Objective:
Reproduce the entire listing below word for word, keeping every line unchanged and in its original order.

>> start

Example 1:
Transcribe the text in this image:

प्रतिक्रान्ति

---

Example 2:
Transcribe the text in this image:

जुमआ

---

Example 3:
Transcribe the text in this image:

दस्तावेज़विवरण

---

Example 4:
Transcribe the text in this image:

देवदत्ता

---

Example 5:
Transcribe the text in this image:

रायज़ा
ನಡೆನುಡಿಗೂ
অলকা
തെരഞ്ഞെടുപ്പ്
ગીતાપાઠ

>> end

Output of the task:
Example 1:
Transcribe the text in this image:

प्रतिक्रान्ति

---

Example 2:
Transcribe the text in this image:

जुमआ

---

Example 3:
Transcribe the text in this image:

दस्तावेज़विवरण

---

Example 4:
Transcribe the text in this image:

देवदत्ता

---

Example 5:
Transcribe the text in this image:

रायज़ा
ನಡೆನುಡಿಗೂ
অলকা
തെരഞ്ഞെടുപ്പ്
ગીતાપાઠ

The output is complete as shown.